I think it was my first trip to the library that made me realize I had made the right decision about choosing Steamboat over Manhattan.
I walked into the main entrance, and I was greeted by a big black Lab who came over and wanted me to pet her. There's nothing like this in Ohio, where I'm from, let alone in New York as far as I know. I thought, "This is great. I love it here!"
But there are a few things about Steamboat that bother me. First of all, why are there so many men here? The population appears to be 90 percent male. Where are all the members of the fairer sex? How are we supposed to find dates here? And what do all these men do for a living? It baffles me.
The cost of living also is something that is killing me. I make good money here at the Pilot, but when I spend nearly $700 a month for a one-bedroom apartment, there's not a lot left over for food, car insurance and other bills. Some months I wonder if I'll have enough money to even buy gas for the car to get back and forth to work. Why does it cost so much to live here? Why do I have to pay $2 for a half-gallon of milk? How are normal working people supposed to survive here? I realize this is a big resort town, but what about all of the Routt County families who have been here for generations? I think it's wrong that good people have to live in such remote areas as Oak Creek or Craig and commute all the way to Steamboat to work just because the cost of living here is so outrageous.
But I guess Manhattan would have been more expensive without the beautiful views and wonderful people.

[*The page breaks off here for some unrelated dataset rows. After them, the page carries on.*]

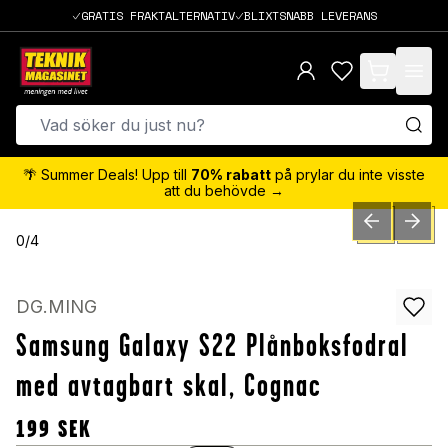
GRATIS FRAKTALTERNATIV
BLIXTSNABB LEVERANS
items in cart,
🌴 Summer Deals! Upp till
70% rabatt
på prylar du inte visste
att du behövde →
PREVIOUS SLID
NEXT S
0
/
4
DG.MING
Samsung Galaxy S22 Plånboksfodral
med avtagbart skal, Cognac
199
SEK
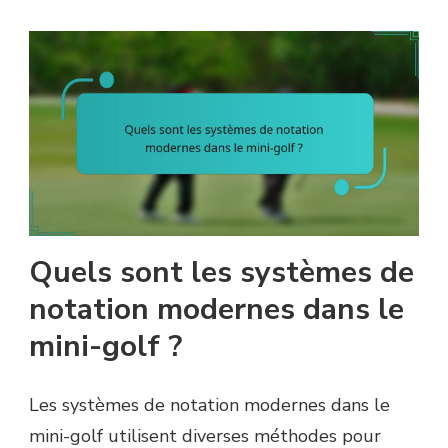
Quels sont les systèmes de
notation modernes dans le
mini-golf ?
Les systèmes de notation modernes dans le
mini-golf utilisent diverses méthodes pour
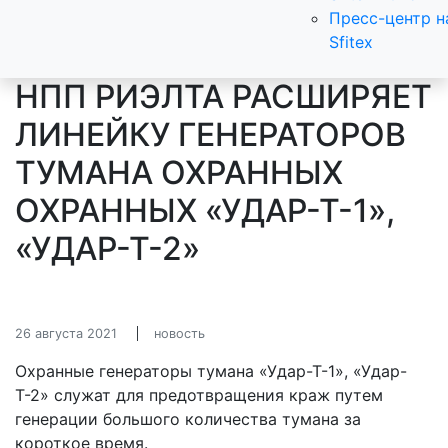
Пресс-центр н
Sfitex
НПП РИЭЛТА РАСШИРЯЕТ
ЛИНЕЙКУ ГЕНЕРАТОРОВ
ТУМАНА ОХРАННЫХ
ОХРАННЫХ «УДАР-Т-1»,
«УДАР-Т-2»
26 августа 2021
новость
Охранные генераторы тумана «Удар-Т-1», «Удар-
Т-2» служат для предотвращения краж путем
генерации большого количества тумана за
короткое время.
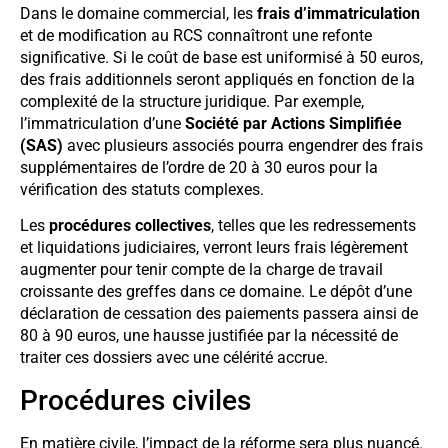
Dans le domaine commercial, les
frais d’immatriculation
et de modification au RCS connaîtront une refonte
significative. Si le coût de base est uniformisé à 50 euros,
des frais additionnels seront appliqués en fonction de la
complexité de la structure juridique. Par exemple,
l’immatriculation d’une
Société par Actions Simplifiée
(SAS)
avec plusieurs associés pourra engendrer des frais
supplémentaires de l’ordre de 20 à 30 euros pour la
vérification des statuts complexes.
Les
procédures collectives
, telles que les redressements
et liquidations judiciaires, verront leurs frais légèrement
augmenter pour tenir compte de la charge de travail
croissante des greffes dans ce domaine. Le dépôt d’une
déclaration de cessation des paiements passera ainsi de
80 à 90 euros, une hausse justifiée par la nécessité de
traiter ces dossiers avec une célérité accrue.
Procédures civiles
En matière civile, l’impact de la réforme sera plus nuancé.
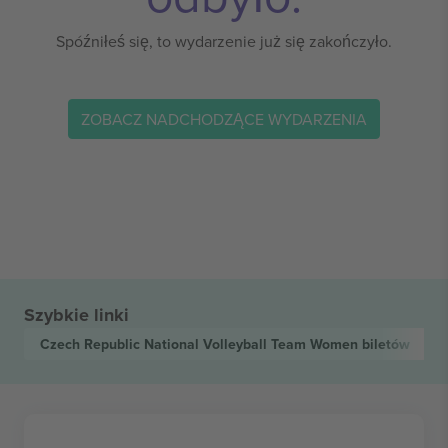
Spóźniłeś się, to wydarzenie już się zakończyło.
ZOBACZ NADCHODZĄCE WYDARZENIA
Szybkie linki
Czech Republic National Volleyball Team Women
biletów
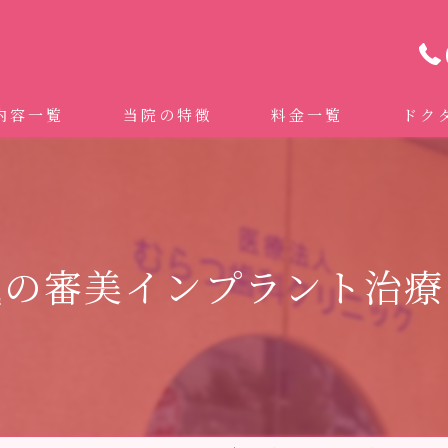
内容一覧
当院の特徴
料金一覧
ドク
わせ治療 ｜全身への影響｜全国から来院されています。
マイクロスコープ精密歯科治療
 (インビザライン、マウスピース矯正）
自費専門併設技工所
気の審美インプラント治療
トニング
ドクターむらつのワンライン歯臓ブラシ
科・セラミック
グループクリニック
ラント
治療（再生医療、エムドゲイン）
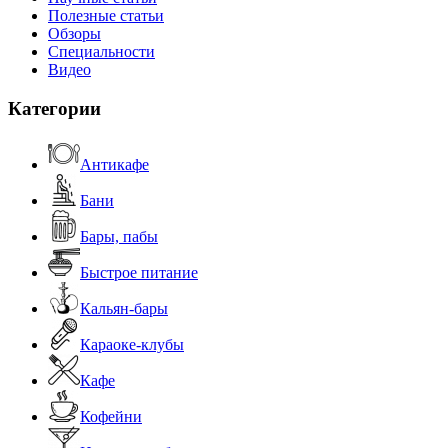
Полезные статьи
Обзоры
Специальности
Видео
Категории
Антикафе
Бани
Бары, пабы
Быстрое питание
Кальян-бары
Караоке-клубы
Кафе
Кофейни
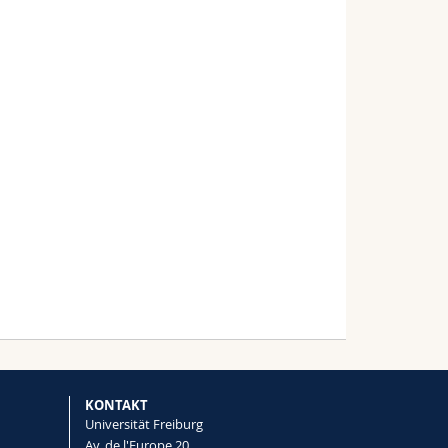
KONTAKT
Universität Freiburg
Av. de l'Europe 20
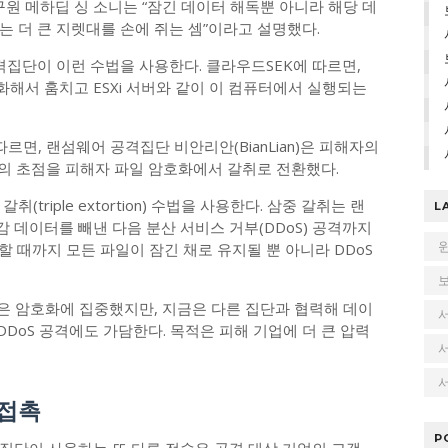
 연구원 메하딥 싱 소니는 “잠긴 데이터 해독뿐 아니라 해당 데
 더 큰 지렛대를 손에 쥐는 셈”이라고 설명했다.
 공격집단이 이런 수법을 사용한다. 클라우드SEK에 따르면,
해서 훔치고 ESXi 서버와 같이 이 컴퓨터에서 실행되는
따르면, 랜섬웨어 공격집단 비안리안(BianLian)은 피해자의
격의 초점을 피해자 파일 암호화에서 갈취로 전환했다.
triple extortion) 수법을 사용한다. 삼중 갈취는 랜
L
데이터를 빼낸 다음 분산 서비스 거부(DDoS) 공격까지
 때까지 모든 파일이 잠긴 채로 유지될 뿐 아니라 DDoS
 암호화에 집중했지만, 지금은 다른 집단과 협력해 데이
DDoS 공격에도 가담한다. 목적은 피해 기업에 더 큰 압력
서
 접촉
P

I don't plan on ever leaving northwest Colorado, so buying a house is in my future. But how can someone like me even afford to buy land up here? It bothers me that half the homes in Steamboat are owned by out-of-towners who just come up here for vacations. They drive into town in their Lexus SUVs and $500 ski wear, spend the weekend and then drive back to the Front Range, where overpopulation and urban sprawl has taken over. Not to mention the increase in traffic, waiting in long lines at the grocery store and dodging beginner skiers on Mt. Werner.
But I know living here is worth it. None of us would be here if we didn't choose to be, and the high cost of living is a sacrifice we make for living in this awesome playground no doubt an outdoor enthusiast's paradise. I've never met anyone in town yet that isn't friendly (excluding the tourists, of course). We can ski five months a year in wonderful Champagne powder at one of the best ski areas in the world. We don't have traffic problems or pollution and the only crimes here seem to be lost dogs and too much partying. I'd say paradise comes at a price a nice price.